ICE IVORY to WHITE GOLD - Links between the illegal wildlife trade and the trade in geo-cultural artefacts

When: Thursday, June 23, 2022, 3:00 PM - 5:00 PM
Where: Zoom/Lecture Theatre, Centre For Commercial Law Studies, 67-69 Lincoln's Inn Fields, London WC2A 3JB

About the Speaker

Caroline Cox is a Senior Lecturer at the Portsmouth Law School (University of Portsmouth).

Caroline’s research focuses on the illegal wildlife trade (particularly the illegal ivory trade). Her academic background is socio-legal and so her research considers the legal, political and economic impacts of the illegal wildlife trade on endangered species and the wider human community. This has led to cross-disciplinary projects with colleagues in the Southern African states (most notably Botswana and South Africa) considering the impact of wildlife and human-wildlife conflict on both human and non-human species.

Caroline received her PhD from the University of Portsmouth.

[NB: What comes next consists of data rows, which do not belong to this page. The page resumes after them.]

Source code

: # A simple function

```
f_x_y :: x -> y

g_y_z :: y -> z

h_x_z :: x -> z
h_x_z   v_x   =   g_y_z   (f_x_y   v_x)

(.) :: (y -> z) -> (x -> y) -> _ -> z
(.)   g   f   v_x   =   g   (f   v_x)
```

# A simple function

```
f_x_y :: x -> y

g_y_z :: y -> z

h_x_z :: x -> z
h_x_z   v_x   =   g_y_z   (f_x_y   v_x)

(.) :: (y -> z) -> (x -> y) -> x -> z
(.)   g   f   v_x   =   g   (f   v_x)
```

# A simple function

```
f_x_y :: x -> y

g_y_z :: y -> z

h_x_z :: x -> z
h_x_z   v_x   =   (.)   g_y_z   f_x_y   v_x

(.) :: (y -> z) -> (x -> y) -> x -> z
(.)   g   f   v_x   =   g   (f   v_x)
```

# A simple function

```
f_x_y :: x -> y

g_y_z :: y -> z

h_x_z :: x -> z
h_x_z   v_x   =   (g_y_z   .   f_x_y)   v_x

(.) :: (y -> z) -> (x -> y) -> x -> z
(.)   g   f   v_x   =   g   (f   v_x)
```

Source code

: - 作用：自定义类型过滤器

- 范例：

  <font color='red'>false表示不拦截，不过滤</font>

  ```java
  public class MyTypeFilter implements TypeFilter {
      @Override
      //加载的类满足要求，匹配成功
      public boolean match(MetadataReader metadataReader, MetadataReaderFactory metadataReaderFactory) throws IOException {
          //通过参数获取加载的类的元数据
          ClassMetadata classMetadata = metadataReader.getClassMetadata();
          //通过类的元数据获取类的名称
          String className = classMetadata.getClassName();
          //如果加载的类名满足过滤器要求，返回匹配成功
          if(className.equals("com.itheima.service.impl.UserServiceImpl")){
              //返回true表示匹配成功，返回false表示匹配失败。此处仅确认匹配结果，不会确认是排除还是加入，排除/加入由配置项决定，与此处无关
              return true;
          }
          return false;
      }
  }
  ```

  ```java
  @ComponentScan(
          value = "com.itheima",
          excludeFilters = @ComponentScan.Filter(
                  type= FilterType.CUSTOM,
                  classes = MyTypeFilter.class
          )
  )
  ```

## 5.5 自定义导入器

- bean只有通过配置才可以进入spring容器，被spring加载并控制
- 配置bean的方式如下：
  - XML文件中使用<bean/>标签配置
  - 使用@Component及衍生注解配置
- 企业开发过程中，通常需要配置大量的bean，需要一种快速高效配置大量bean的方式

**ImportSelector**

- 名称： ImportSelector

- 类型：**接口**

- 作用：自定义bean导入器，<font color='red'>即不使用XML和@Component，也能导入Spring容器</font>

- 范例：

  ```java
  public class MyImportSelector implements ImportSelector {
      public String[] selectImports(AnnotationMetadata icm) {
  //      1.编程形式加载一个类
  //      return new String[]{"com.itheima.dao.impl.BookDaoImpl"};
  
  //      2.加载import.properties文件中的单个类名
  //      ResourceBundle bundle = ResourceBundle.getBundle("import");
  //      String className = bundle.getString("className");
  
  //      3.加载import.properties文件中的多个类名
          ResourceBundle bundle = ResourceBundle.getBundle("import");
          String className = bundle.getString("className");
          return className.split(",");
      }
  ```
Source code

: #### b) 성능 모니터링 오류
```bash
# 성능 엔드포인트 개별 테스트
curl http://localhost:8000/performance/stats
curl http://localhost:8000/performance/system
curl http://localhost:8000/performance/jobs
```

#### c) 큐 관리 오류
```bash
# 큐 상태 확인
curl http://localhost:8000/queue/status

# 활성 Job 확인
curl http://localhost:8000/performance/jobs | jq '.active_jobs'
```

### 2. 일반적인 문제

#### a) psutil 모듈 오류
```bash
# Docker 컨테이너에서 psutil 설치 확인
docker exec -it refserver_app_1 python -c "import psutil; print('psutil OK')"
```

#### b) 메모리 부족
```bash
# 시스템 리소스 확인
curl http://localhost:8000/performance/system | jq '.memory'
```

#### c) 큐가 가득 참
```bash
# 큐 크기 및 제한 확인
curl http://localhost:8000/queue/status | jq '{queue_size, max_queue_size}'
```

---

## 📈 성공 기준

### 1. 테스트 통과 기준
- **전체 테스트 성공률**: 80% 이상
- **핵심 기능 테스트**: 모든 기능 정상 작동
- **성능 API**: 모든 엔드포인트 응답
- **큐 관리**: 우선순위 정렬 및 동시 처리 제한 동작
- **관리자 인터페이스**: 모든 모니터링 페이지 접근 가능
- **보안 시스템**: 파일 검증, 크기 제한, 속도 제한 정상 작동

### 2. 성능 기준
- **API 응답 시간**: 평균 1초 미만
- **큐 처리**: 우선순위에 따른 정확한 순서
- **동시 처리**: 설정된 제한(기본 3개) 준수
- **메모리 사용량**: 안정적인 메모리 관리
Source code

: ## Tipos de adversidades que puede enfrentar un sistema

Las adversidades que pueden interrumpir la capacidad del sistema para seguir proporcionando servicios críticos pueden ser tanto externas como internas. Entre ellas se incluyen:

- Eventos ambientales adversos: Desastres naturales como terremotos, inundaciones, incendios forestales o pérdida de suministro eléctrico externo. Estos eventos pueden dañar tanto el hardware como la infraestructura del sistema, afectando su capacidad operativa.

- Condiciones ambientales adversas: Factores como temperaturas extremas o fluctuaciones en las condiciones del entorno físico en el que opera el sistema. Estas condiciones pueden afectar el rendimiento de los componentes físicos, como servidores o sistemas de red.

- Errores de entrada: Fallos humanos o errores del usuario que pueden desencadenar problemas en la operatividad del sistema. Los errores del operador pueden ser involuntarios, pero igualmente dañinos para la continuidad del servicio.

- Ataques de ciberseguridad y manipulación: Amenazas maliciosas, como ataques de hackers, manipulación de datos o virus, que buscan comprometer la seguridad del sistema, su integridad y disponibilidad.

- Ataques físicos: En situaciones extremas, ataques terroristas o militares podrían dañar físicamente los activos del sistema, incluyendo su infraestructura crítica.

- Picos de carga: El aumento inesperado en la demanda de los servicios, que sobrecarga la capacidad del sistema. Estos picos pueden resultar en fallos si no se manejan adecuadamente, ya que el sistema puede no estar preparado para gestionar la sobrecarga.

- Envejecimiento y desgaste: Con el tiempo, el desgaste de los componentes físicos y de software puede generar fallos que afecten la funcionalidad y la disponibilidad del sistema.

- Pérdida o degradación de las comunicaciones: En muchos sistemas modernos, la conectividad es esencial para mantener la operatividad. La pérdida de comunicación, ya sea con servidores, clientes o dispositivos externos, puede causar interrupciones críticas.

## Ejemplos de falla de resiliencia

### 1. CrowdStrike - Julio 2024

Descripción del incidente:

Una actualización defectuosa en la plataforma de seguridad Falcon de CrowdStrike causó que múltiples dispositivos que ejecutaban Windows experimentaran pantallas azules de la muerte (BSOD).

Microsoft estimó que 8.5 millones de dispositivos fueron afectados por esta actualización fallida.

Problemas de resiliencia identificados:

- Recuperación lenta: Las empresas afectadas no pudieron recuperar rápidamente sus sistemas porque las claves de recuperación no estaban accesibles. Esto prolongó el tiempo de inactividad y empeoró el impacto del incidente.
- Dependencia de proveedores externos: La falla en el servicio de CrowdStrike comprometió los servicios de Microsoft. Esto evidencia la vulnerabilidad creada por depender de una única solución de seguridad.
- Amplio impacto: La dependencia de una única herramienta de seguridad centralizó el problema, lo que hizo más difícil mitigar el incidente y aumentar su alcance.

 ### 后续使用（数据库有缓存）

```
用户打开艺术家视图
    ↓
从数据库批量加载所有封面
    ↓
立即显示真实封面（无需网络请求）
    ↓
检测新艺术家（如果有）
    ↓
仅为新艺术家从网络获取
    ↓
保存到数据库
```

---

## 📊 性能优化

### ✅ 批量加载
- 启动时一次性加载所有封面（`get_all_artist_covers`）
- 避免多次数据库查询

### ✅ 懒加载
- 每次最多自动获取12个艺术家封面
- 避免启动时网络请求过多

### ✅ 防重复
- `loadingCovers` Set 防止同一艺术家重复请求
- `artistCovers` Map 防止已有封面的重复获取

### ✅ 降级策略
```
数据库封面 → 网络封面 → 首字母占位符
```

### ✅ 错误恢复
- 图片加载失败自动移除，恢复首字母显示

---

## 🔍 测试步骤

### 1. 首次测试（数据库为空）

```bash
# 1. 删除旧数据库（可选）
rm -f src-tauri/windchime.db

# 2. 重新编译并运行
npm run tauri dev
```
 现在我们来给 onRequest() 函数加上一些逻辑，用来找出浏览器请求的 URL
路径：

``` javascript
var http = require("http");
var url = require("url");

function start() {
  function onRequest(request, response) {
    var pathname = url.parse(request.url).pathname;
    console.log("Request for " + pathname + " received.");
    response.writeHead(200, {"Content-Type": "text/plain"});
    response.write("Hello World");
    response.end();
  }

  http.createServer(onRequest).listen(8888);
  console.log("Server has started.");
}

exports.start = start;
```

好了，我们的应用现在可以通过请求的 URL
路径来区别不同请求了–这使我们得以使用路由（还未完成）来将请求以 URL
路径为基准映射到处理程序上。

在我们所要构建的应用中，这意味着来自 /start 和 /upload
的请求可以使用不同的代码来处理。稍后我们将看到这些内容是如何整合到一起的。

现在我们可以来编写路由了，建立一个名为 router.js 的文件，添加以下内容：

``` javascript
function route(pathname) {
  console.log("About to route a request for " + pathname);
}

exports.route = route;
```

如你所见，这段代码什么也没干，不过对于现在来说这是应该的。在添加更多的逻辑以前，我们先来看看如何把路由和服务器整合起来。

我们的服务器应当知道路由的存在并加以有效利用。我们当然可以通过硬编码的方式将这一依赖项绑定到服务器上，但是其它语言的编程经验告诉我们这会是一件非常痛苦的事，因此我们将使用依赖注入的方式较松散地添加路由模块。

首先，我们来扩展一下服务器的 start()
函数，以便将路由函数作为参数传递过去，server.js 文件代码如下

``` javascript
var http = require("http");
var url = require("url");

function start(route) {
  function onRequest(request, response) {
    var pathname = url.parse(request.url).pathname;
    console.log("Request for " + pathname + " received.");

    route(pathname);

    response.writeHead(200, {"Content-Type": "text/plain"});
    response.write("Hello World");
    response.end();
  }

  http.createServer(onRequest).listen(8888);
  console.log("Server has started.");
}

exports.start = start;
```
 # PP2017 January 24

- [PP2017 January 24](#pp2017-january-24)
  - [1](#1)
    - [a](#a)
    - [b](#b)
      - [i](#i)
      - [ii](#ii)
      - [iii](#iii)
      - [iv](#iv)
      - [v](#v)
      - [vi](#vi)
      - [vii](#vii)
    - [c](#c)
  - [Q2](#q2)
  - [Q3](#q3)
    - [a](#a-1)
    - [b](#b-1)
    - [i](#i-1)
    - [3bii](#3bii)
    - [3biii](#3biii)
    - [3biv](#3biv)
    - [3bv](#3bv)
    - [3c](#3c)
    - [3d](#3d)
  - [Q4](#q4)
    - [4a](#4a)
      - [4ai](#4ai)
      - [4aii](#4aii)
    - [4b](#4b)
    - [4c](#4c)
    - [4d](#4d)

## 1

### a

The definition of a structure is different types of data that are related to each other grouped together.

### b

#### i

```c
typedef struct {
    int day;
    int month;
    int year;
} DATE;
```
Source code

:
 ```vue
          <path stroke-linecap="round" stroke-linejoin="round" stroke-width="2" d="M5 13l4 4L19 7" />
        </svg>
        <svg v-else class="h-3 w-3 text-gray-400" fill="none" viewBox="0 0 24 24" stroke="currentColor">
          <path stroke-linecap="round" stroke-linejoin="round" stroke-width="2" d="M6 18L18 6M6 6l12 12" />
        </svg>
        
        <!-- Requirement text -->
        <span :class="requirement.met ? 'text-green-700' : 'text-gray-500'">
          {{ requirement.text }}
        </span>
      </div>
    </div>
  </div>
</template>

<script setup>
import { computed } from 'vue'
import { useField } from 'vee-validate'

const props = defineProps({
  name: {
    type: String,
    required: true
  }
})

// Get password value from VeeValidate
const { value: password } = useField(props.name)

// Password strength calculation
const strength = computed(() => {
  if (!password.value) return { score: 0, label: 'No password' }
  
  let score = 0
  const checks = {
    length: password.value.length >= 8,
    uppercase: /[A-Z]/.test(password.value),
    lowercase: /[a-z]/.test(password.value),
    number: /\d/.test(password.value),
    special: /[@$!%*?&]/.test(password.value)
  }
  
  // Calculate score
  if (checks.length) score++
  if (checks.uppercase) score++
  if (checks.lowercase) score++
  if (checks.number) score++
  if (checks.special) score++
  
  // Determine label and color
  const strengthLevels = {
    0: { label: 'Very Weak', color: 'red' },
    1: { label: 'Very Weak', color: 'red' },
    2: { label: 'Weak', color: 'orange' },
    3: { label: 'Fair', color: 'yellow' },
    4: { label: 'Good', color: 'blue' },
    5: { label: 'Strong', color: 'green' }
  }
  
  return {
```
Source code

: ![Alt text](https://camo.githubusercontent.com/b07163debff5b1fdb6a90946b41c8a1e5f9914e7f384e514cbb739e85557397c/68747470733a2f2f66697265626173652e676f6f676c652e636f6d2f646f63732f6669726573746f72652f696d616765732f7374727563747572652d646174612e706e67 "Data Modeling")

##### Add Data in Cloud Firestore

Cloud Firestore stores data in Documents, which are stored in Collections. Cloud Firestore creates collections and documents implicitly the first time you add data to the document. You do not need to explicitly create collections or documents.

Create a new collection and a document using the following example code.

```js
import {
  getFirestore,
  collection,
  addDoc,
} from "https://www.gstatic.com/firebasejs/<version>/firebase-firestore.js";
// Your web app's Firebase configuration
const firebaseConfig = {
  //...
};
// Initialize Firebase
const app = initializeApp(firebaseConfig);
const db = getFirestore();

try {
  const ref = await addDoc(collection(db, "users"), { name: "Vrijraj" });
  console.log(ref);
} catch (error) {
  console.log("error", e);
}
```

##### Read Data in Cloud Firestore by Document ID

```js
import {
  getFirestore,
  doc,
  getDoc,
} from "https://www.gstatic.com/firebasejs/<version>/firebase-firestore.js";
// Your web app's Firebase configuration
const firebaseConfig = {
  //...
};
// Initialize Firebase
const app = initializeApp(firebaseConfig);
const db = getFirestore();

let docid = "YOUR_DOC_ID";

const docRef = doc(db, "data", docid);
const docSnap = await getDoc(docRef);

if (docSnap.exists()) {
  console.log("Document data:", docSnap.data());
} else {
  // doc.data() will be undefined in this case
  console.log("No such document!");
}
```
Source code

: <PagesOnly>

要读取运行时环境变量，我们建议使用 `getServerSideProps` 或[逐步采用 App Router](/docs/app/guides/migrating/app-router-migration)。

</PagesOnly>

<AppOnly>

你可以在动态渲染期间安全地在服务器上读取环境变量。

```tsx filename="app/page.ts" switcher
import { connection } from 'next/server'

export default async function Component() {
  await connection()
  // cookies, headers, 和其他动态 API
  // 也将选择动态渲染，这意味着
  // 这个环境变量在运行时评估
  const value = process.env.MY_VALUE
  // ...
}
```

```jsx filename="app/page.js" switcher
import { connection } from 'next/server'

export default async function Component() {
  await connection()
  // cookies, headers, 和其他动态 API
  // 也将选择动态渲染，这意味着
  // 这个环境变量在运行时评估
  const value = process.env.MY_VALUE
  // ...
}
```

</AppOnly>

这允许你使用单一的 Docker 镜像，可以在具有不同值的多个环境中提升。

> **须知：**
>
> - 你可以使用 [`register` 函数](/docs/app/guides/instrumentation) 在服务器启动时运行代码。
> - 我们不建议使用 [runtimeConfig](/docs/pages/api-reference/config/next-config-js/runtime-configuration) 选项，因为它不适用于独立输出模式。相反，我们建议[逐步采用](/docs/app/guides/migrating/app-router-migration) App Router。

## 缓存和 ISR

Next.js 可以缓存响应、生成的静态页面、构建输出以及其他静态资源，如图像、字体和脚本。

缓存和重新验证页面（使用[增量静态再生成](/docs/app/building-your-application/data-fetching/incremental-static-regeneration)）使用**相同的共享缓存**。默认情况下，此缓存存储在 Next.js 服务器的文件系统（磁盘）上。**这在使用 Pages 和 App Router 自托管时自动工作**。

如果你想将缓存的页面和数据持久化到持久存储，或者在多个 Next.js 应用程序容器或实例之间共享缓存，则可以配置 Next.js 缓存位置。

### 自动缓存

Her PhD thesis was entitled “White Gold: Studies in the law and regulation of the sale of ivory in the United Kingdom.”

About the Event

The United Kingdom, with the introduction of the Ivory Act 2018, is at the forefront of elephant protection and it is hoped that our Government’s commitments made in the 25 Year Environment Plan will see increased protection for other species at risk as a result of the illegal wildlife trade. However, there is a species which falls outside of the regulation of the Convention on International Trade in Endangered Species of Wild Fauna and Flora (CITES) but which can be directly linked to the ivory trade – the mammoth. Extinction brought an end of the mammoth’s time of earth more than 10,000 years ago but as the world warms and the permafrost melts, mammoth tusks are being uncovered across the world, from Siberia to Alaska and from California to Devon. There are close similarities between the tusks of elephants and mammoths leading conservationists to fear that the increase in “ice ivory” heralds a new threat to elephants.

Chair

The Roundtable will be chaired by Professor Johanna Gibson, Herchel Smith Professor of Intellectual Property Law and Convenor of Animal Law (LLM) at CCLS.

Animal Law at CCLS

Professor Gibson introduced Animal Law on the Queen Mary School of Law LLM in 2018, making the Queen Mary School of Law one of the first institutions in the UK to offer Animal Law as part of a formal LLM programme. CCLS now offers two Animal Law modules – SOLM025 Animal Law, Welfare and Trade (focusing on agriculture, science, research and innovation, and conservation) and SOLM026 Animal Law, Media and Culture (focusing on animals in the creative industries).